● Exercise goal
Check each statement against the biography of Hadji Nikoli and answer yes or no, quoting the deciding words of the biography: 1. Hadji Nikoli was born in Tarnovo. 2. His father traded in grain. 3. Several of the inns built in Veliko Tarnovo survive today.

═════ Given passage ═════

Hadji Nikoli (1826-1892), was a famous merchant, Bulgarian patriot, participant in the Bulgarian Independent Orthodox Church Fight.

Biography
Hadji Nikoli was born in 1826 in Tarnovo, Bulgaria.  His father Hadji Dimo was a fur and leather merchant. Young Nikoli received  education of high quality. One of  his teachers  Evtim – a priest – was a Bulgarian patriot who hated the Greek men of God who ruled the Church of Bulgaria.

Bulgarian Independent Orthodox Church independence
Hadji Nikoli became a patriot too who dedicated his life to the Bulgarian Orthodox Church independence.  He left Tarnovo and settled down in Constantinople (today Istanbul).  He kept active correspondence with representatives from all towns in Bulgaria and protected the rights of the Bulgarian Orthodox population.  He expressed the requests to the Turkish Sultan.  The fight was long and difficult, over 40 years. Many representatives resisted because of lack of finance.  Hadji Nikoli and d-r Stojan Chomakov from Plovdiv was the only persons who fight till the end.

Hadji Nikoli Inn
Hadji Nikoli Inn  was built during the period of 1858–1862 by the native constructor  Nikola Fichev (usta Koljo Ficheto) for the rich merchant Hadji Nikola Minchev (Hadji Nikoli). Today the Inn is the only one survived in Veliko Tarnovo among 70 built in the town.

═════ Information given ═════

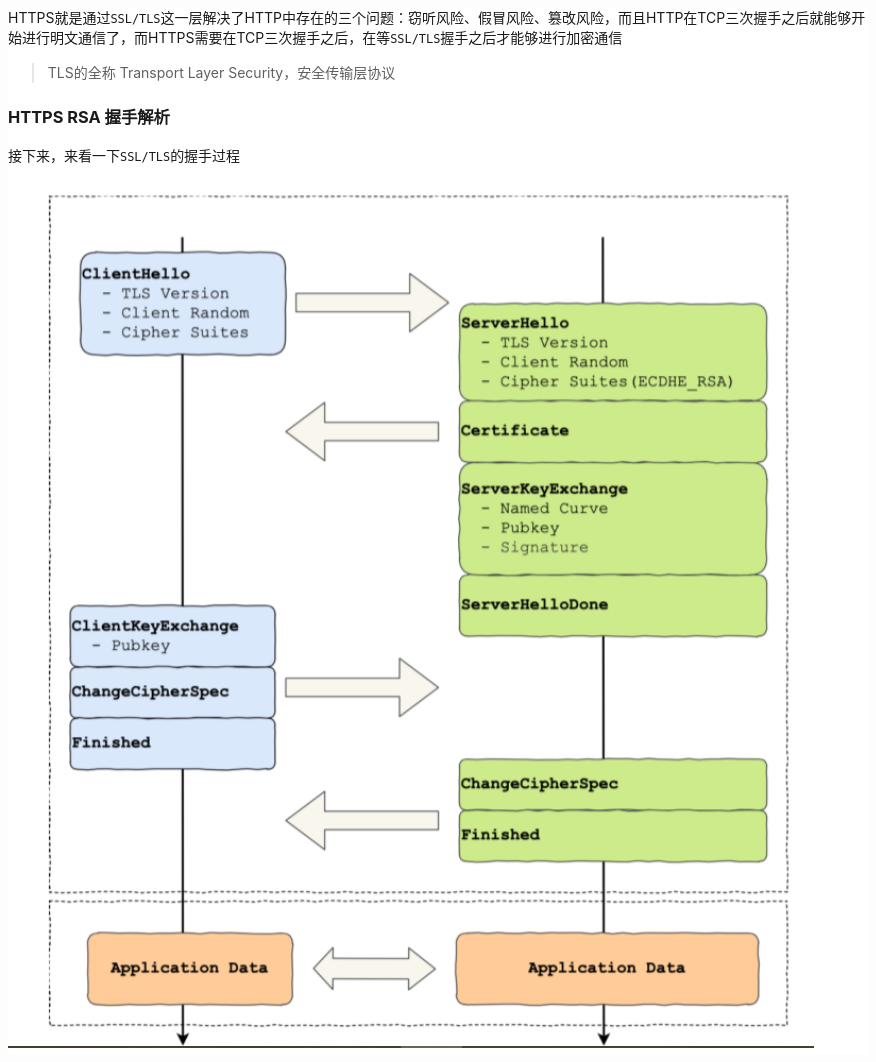 HTTPS就是通过`SSL/TLS`这一层解决了HTTP中存在的三个问题：窃听风险、假冒风险、篡改风险，而且HTTP在TCP三次握手之后就能够开始进行明文通信了，而HTTPS需要在TCP三次握手之后，在等`SSL/TLS`握手之后才能够进行加密通信

> TLS的全称 Transport Layer Security，安全传输层协议

### HTTPS RSA 握手解析

接下来，来看一下`SSL/TLS`的握手过程

![image-20211112195544822](../../image/ComputerNetwork/image-20211112195544822.png)
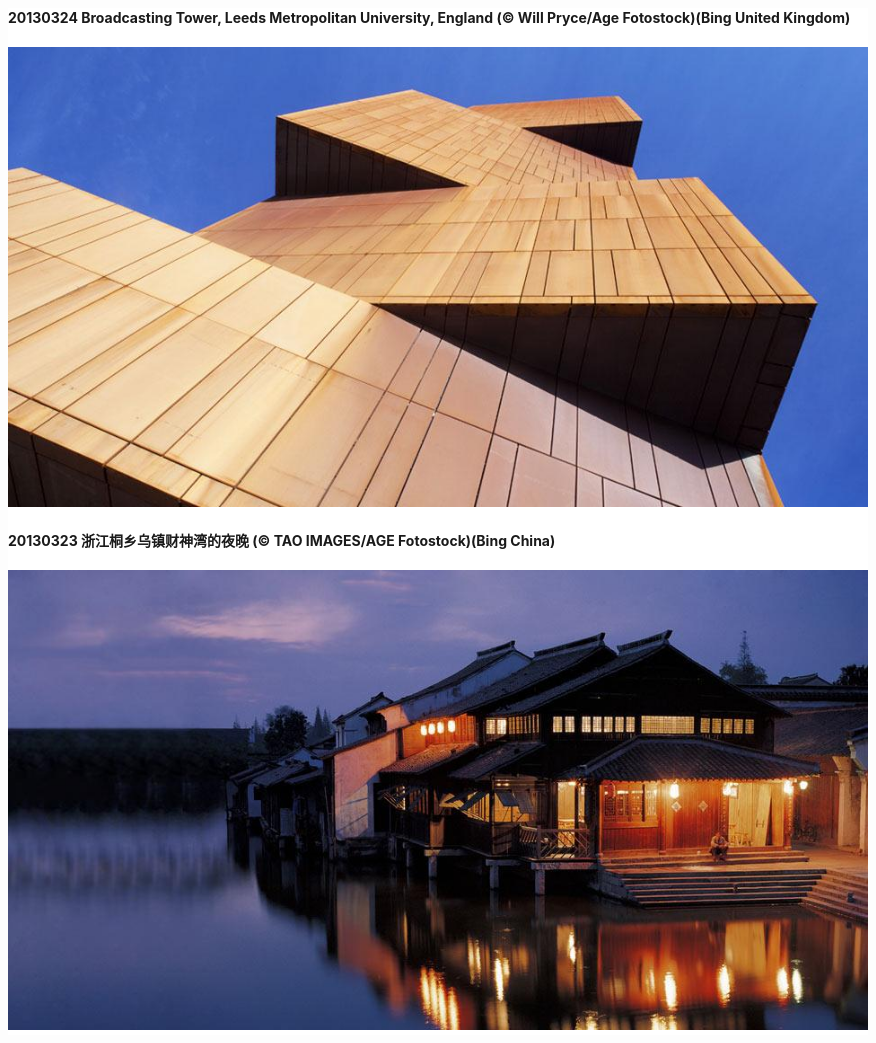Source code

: #### 20130324 Broadcasting Tower, Leeds Metropolitan University, England (© Will Pryce/Age Fotostock)(Bing United Kingdom)

![](20130324_BroadcastingTower.jpg)

#### 20130323 浙江桐乡乌镇财神湾的夜晚 (© TAO IMAGES/AGE Fotostock)(Bing China)

![](20130323_WuzhenTongxiang.jpg)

═════

● Answer for the task
1. Yes: "Hadji Nikoli was born in 1826 in Tarnovo, Bulgaria."
2. No: "His father Hadji Dimo was a fur and leather merchant."
3. No: "Today the Inn is the only one survived in Veliko Tarnovo among 70 built in the town."